Five takeaways from the Vatican McCarrick explosive report

Nov 10, 2020 Travel News

Five takeaways from the Vatican McCarrick explosive report

On Tuesday, the Vatican released a massive report investigating how Theodore E. McCarrick, disgraced former cardinal and archbishop of Washington, reached the heights of the Catholic Church, though leaders received reports that he had sexually abused minors and adult seminarians over decades.

Here are five takeaways from the report:

Pope John Paul II personally made the decision to raise Mr McCarrick even after an American cardinal warned that he had been accused of sexual misconduct.

In 1999, when Mr. McCarrick was considering taking over the Archdiocese of New York, Cardinal John O’Connor of New York wrote a six-page letter to the Vatican Ambassador to the United States. concerns that Mr. McCarrick had asked young adult men to sleep in his bed with him and that some priests had suffered psychological trauma due to Mr. McCarrick’s inappropriate behavior.

“I regret having to recommend such a promotion very strongly, especially if it was at a cardinal seat,” Cardinal O’Connor said. “Nevertheless, I submit my comments to a higher authority and more particularly to our Holy Father.”

Vatican officials shared the assessment with Pope John Paul II. But the Pope dismissed the allegations after Mr. McCarrick wrote him a letter directly denying them, and he still elevated Mr. McCarrick to the Archdiocese of Washington, one of the country’s most important posts. “McCarrick’s direct relationship with John Paul II probably also had an impact on the Pope’s decision-making,” the report says.

Pope John Paul II initially called for an investigation into the allegations, but the Vatican now suggests he was deceived by three New Jersey bishops, who provided “inaccurate and incomplete information” to the Holy See, according to the report.

“This inaccurate information appears to have had an impact on the conclusions of advisers to John Paul II and, therefore, John Paul II himself,” the report said, dismissing some of the blame.

The allegations were dismissed as “rumor”, according to the report, and “McCarrick’s refusal was believed.” The bishops were also asked to keep this investigation secret.

The report also describes a disturbing account by a New Jersey priest, Msgr. Dominic Bottino, who said he saw two of the New Jersey bishops watch Mr. McCarrick touch a man’s crotch in 1990, and also failed to inform the Pope of the incident.

Shortly after Benedict XVI became Pope in 2005, he quickly extended Mr. McCarrick’s tenure as Archbishop of Washington.

But he turned the tide by the end of the year, based on “new details” regarding the allegations against Mr McCarrick, and “urgently sought” to replace Mr McCarrick in that role. As of Easter 2006, Mr. McCarrick was absent.

Archbishop Carlo Maria Viganò, an official in the Secretariat of State of the Holy See, wrote two letters in 2006 and 2008 calling on a church to investigate rumors about Mr McCarrick. Instead of formally investigating the allegations, Benedict XVI authorized a Vatican official to “appeal to McCarrick’s conscience” and ask him to “keep a low profile and minimize travel.” But this request was not a formal order, and Mr. McCarrick continued to roam the world freely on behalf of Catholic causes and institutions.

Archbishop Viganò became Vatican ambassador to the United States in 2011 and was asked to conduct an investigation to determine whether the allegations against Mr McCarrick were credible. The report states that “Viganò did not take these measures.”

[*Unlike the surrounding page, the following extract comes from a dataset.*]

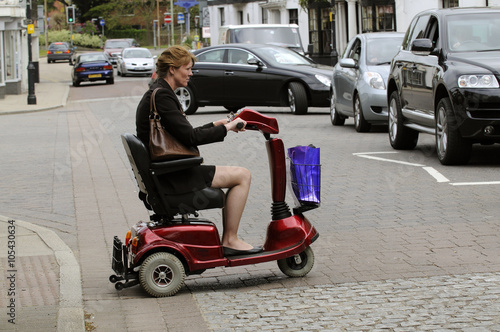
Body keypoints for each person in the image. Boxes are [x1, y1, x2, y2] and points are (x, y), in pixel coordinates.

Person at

Pope Francis was aware that there were rumors of wrongdoing, but until 2017, according to the report, no one provided him with documentation on the allegations. Pope Francis believed that everything had already been reviewed by Pope John Paul II. He also knew that under his predecessor, Benedict, Mr. McCarrick had remained active, and therefore he saw no need to change the approach of the church.

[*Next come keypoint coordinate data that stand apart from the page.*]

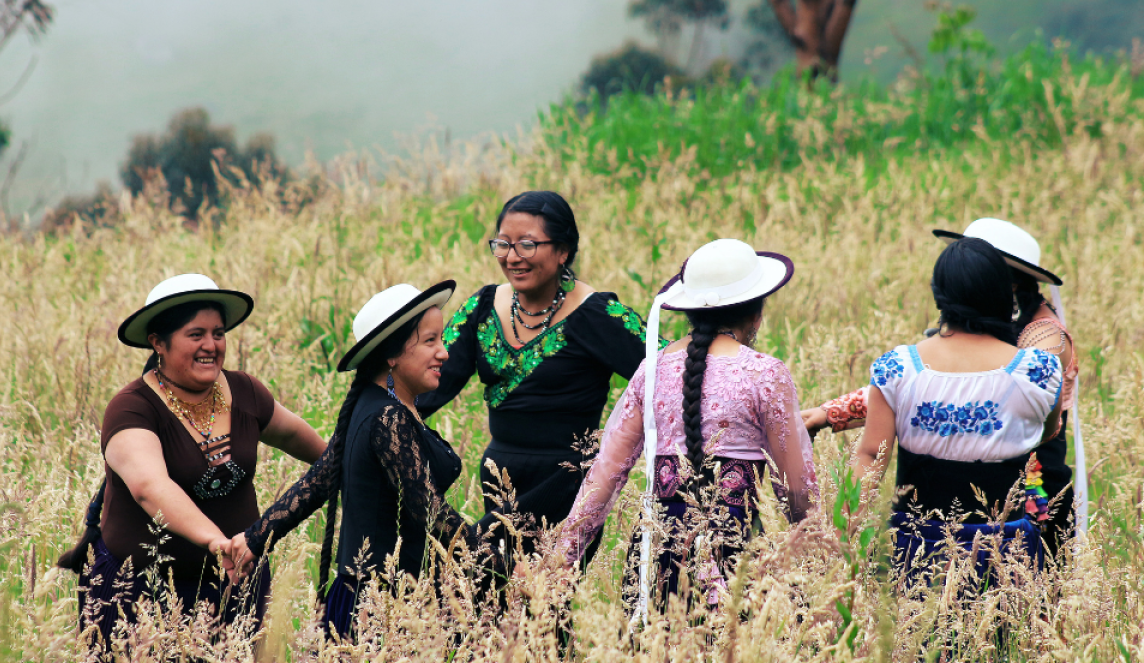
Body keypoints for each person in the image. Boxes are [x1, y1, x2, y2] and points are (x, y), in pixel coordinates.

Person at [60, 274, 326, 658]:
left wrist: (353, 462)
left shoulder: (245, 391)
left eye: (218, 333)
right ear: (158, 343)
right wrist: (216, 542)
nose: (211, 345)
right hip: (140, 597)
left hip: (235, 584)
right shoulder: (133, 408)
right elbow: (149, 487)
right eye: (195, 334)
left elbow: (301, 441)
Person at [547, 239, 819, 612]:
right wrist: (818, 559)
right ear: (756, 313)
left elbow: (606, 473)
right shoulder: (764, 374)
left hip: (655, 552)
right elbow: (796, 486)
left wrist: (562, 558)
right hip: (736, 551)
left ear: (690, 312)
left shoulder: (652, 370)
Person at [230, 281, 512, 639]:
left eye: (441, 340)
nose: (444, 353)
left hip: (368, 597)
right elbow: (430, 512)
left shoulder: (376, 404)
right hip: (383, 609)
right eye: (430, 341)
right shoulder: (387, 418)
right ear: (392, 353)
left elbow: (317, 482)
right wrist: (503, 563)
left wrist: (255, 538)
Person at [805, 218, 1078, 555]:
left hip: (1029, 495)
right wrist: (831, 412)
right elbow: (935, 385)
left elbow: (936, 389)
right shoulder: (1028, 362)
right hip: (1002, 533)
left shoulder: (1044, 341)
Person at [416, 191, 658, 564]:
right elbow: (428, 384)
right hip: (501, 477)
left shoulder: (596, 314)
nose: (512, 258)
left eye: (528, 244)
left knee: (539, 601)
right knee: (492, 600)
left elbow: (666, 371)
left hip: (568, 483)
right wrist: (377, 427)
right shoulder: (482, 307)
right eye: (503, 245)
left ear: (562, 251)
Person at [851, 238, 1062, 581]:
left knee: (916, 634)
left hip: (916, 549)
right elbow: (1046, 432)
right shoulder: (1039, 371)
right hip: (1007, 552)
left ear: (939, 295)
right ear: (1004, 293)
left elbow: (869, 457)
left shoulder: (898, 368)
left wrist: (844, 540)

In June 2017, the Archdiocese of New York learned of an allegation of sexual abuse by Mr. McCarrick over a minor decades earlier. Shortly thereafter, Pope Francis called for the resignation of Mr. McCarrick from the College of Cardinals.

Pope Francis first promised a “comprehensive study” of the Vatican’s handling of the McCarrick affair in 2018. The long-awaited result is a highly unusual public inquiry into the abuses and cover-ups spanning decades and reaching the highest levels of the Vatican ranks. .

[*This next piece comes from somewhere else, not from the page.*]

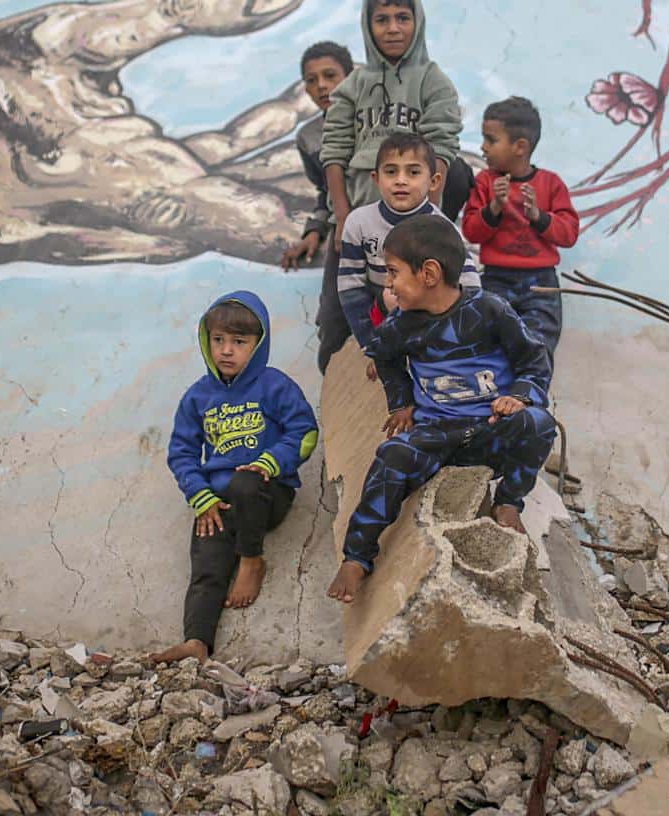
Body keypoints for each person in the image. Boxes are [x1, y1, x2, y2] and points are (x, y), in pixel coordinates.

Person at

The report will have broad implications for a world church that has been rocked for decades by its mismanagement of sexual abuse by the clergy.

John Paul II is not just a pope – he is also a saint. During his accelerated canonization mass in 2014, Pope Francis greeted him as “the Pope of the family”.

The church now has to reckon with having one of its most beloved pontiffs involved is one of its most notorious scandals.

Sharon otterman contribution to reports.